An alternate theory that hasn't been brought up much is that as building values fall and distressed owners sell, the new owners are able to come in and price rents significantly lower. My understanding for why a lot of current owners aren't cutting rents to keep occupancy is the loan covenants prevent them and the psychology of admitting their values have dropped. Occupancy is down across the board but asking rents have actually stayed pretty level. I think as opportunistic buyers come in either all cash or at a lower basis than the previous owner they'll be able to lease at lower rents and still generate a good return. The former is being done by my current boss who runs a small family office. He's taken down a few office buildings that were totally mismanaged at a steep discount, all cash, and had several new leases within two months. 

There is still retail and office demand, and lower rents grows start-up and new business formation, which could revitalize downtowns.

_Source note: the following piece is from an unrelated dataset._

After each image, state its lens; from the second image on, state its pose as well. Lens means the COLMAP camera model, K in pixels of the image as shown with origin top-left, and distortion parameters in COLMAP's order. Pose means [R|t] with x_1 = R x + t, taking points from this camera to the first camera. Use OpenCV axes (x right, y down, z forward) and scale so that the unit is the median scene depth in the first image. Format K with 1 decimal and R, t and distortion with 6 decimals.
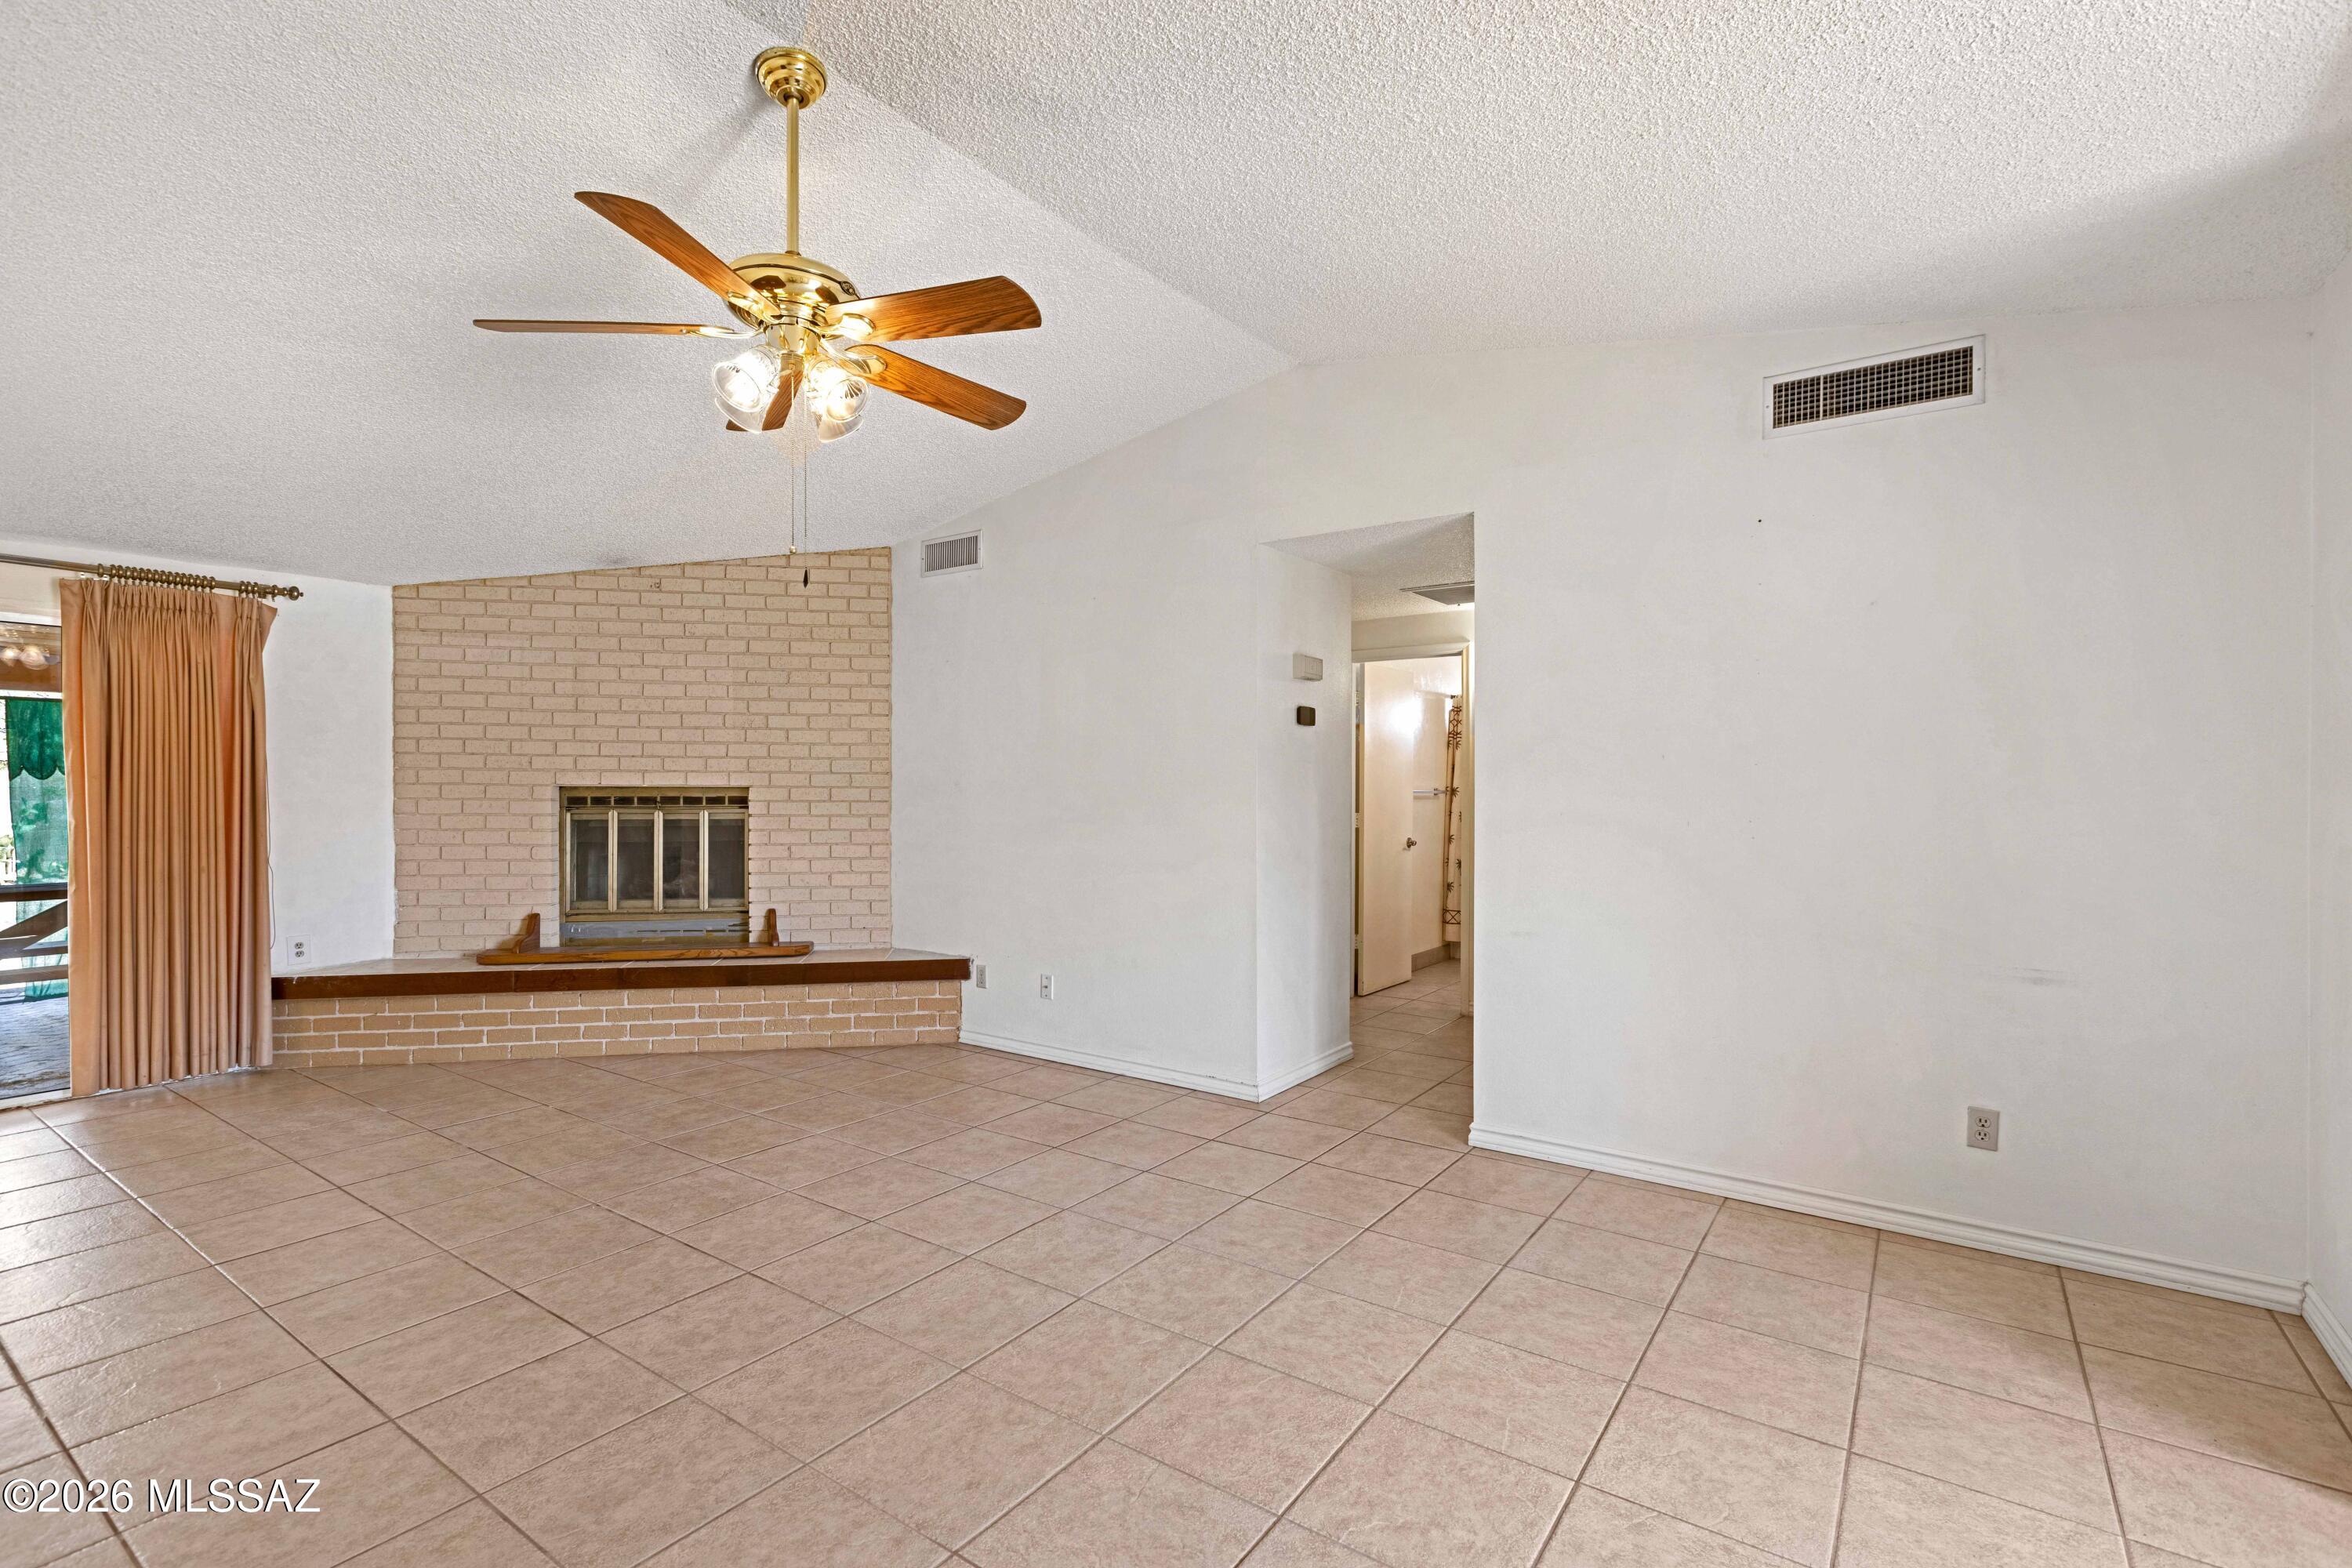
lens RADIAL K [[1077.4, 0, 1165.7], [0, 1077.4, 794.6], [0, 0, 1]] dist [0.007492, -0.001523]
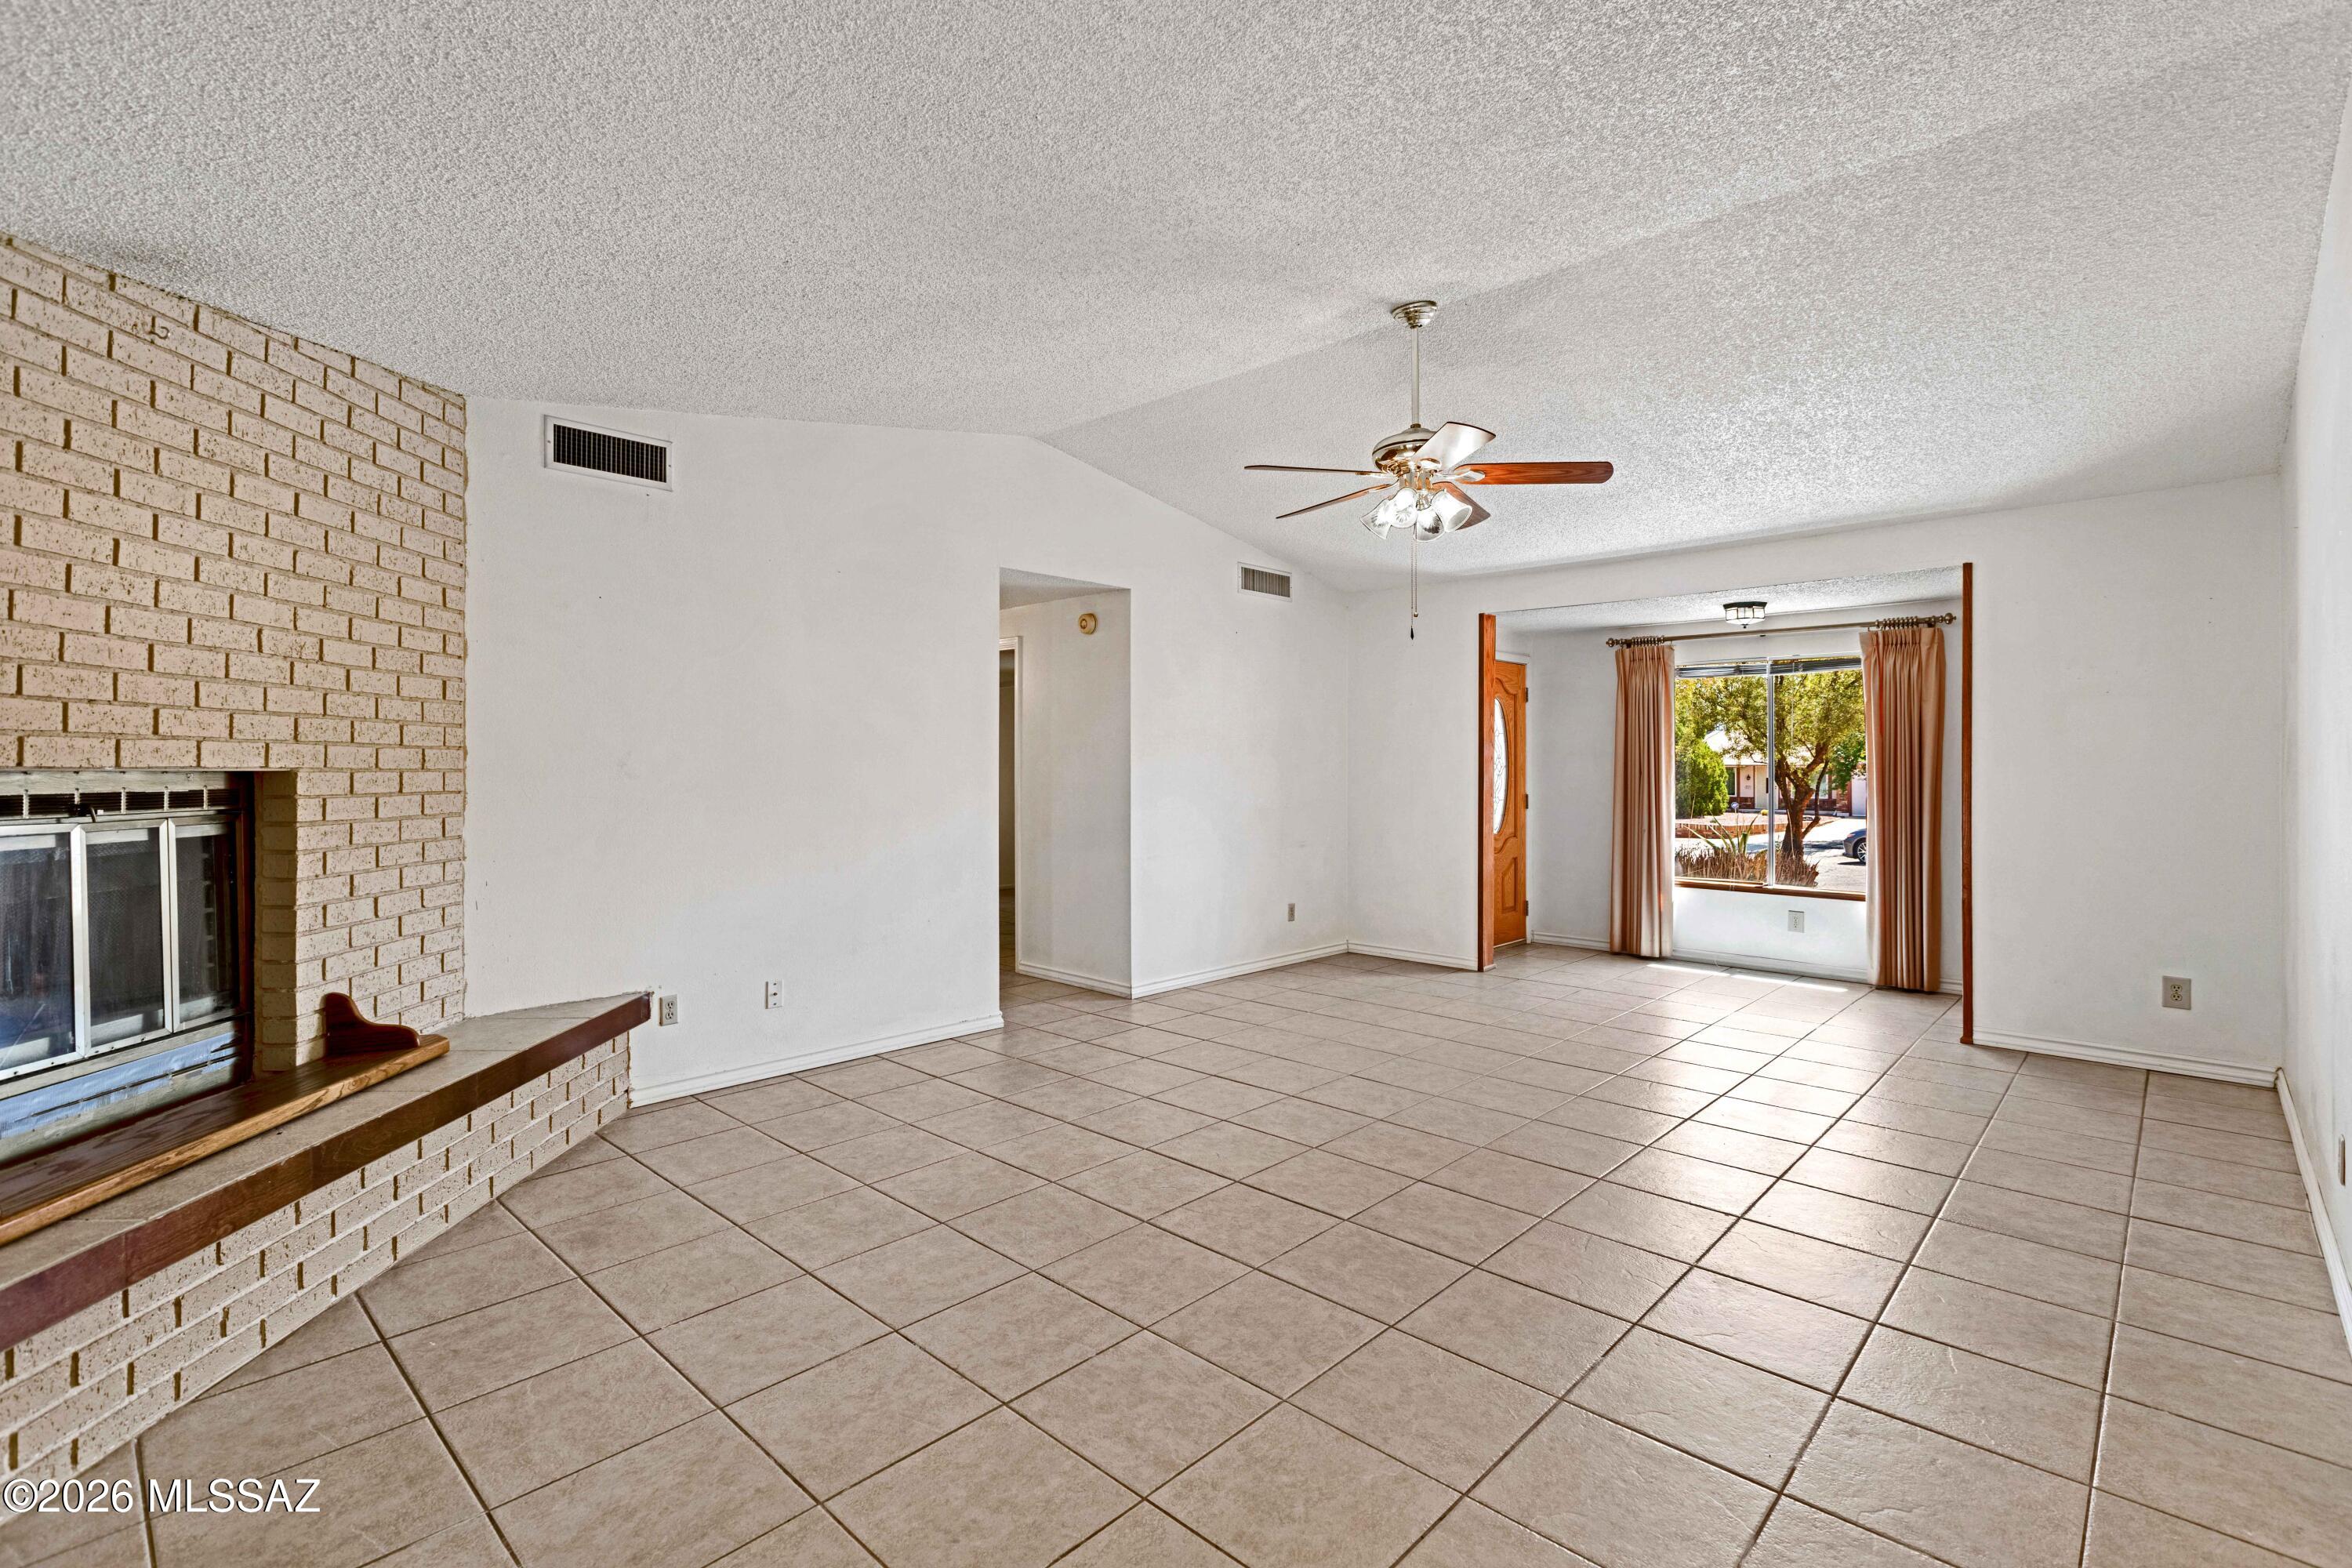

It'll take time for this transition to happen, but given that residents haven't fled cities (like the white flight of the 60's and 70's) I'm pretty confident that downtowns will be able to turn around faster than they have historically. 

Curious what other people think. 

 

I think it's totally market dependent. Some cities just have much more desirable CBD's where people enjoy being than others (think Austin or Miami vs. Houston or LA). Generally I think people will always like to live in the urban cores and it will iron itself out as time goes on. I always like the non-CBD urban areas for this reason. Like first ring around downtown that are much less high rise towers and more mid-rise neighborhood feel. 

I also point to trends that there are much more Millennial and Gen z folks that will forego having children than previous generations, and these type of people will tend to gravitate towards wanting to live in the city.